「サンスクリットは神の言語である」といわれます。このことから、サンスクリットには何か特別な力があり、祈りやマントラはサンスクリットでなければならないと思いがちです。
しかし、わたしたちが普段使っている日本語をはじめ、世界中の言葉はとても大きな力を秘めています。
心を明るくし、元気づけ、また不愉快にさせたり、争いに導くのも、すべてわたしたちの言葉です。
こうしてみると、実はわたしたちの話す言葉そのものがマントラであり、自分自身、そして人の心を動かす原動力となっていることに気づきます。
事実、マントラはサンスクリット語で「言葉」の意味があります。
そのことからも、わたしたちはすでにマントラ(言葉)の達者な使い手と言えるでしょう。
たとえば、「ありがとう」という言葉があります。
「ありがとう」と言われれば、うれしい気持ちになり、気分を害す人は少ないと思います。
「ありがとう」の意味を知らない外国人が、何も分からずに、わたしたちに向かって「ありがとう」といっても、うれしい言葉に違いありません。
言葉は、本人は意味が分からなくても、相手に通じる力があります。
インドでは、意味の理解より先に、正確な暗唱ができることを優先して教典を学んでいるようです。意味の理解は重要なことだと思われますが、暗唱ができることを重視しているのはどうしてでしょうか。
仮に日本語をまったく知らない外国人に、「私はお腹がすいています。リンゴをください」というマントラ(?)を授けたとします。これが正確に唱えられるようになれば、外国人は、その意味が分からなくても、見ず知らずの日本人から運良くリンゴを手にすることができるかもしれません。
外国人がこのマントラの意味を理解して、苦渋に満ちた表情で唱えるならば、さらに効果的でしょう(笑)。
わたしたち(外国人)が唱える外国語(サンスクリット)のマントラも、たとえ意味を知らずに唱えていても、聞き手(神々)にとっては、同様に聞こえるはずです。そこには多少日本語なまりがあったとしても、ネイティブならば問題なく聞き取ることができます。
そして、その意味を理解し、相手に伝わるように気持ちを込められるようになれば、聞き手は何とかしてあげたいと思うに違いありません。

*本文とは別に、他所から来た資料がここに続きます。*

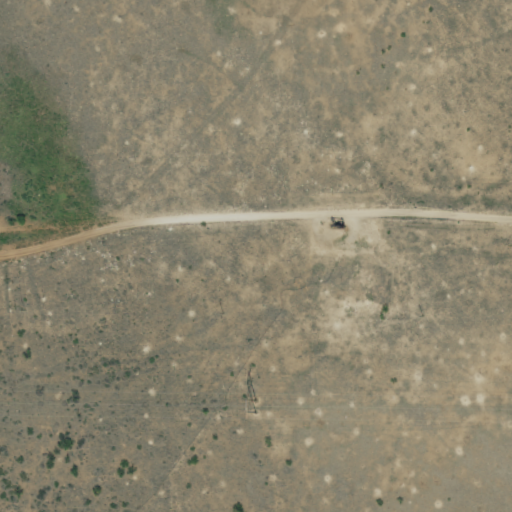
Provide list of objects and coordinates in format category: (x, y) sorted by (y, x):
power tower: (254, 403)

言葉には、言語の壁を越えた、すべてに共通する力があります。
そこには、サンスクリット語も日本語も関係ありません。どの言葉でも、心を込めて唱えられた祈りには、深い意味があり、すべて相手に通じています。
追伸:
2008年3月6日は、マハー・シヴァラートリと呼ばれるインドの大祭です。この日は、夜を徹して讃歌を歌ったり、瞑想をすることが勧められています。翌日が仕事で、徹夜できない人も、普段より少し多目に祈りを捧げることで、「言葉の力」を実感してみてもよいかもしれません。
参照:マハー・シヴァラートリ https://blog.sitarama.jp/?eid=201031
マントラ
本当にその通りですね。
ちょうど週末にヴェーダの詠唱をされている
トウドウさんからも
マハー・シヴァラートリの話しを
伺ったところでした。
2回も続けて聞いたという事は
心しておかないとですね。
シータ☆ラーマさんで購入した
Divine OfferingsのCDを聴きながら
マントラ唱えて過ごします。
shiho様
コメントいただきありがとうございます。
インドでは徹夜される人が多いようですが、映画を見たり友人と雑談したり、形式ばかりで霊的な意味がおろそかになっていると、ある聖者が警告していました。
少しでも、神聖な雰囲気の内に過ごせるといいですね。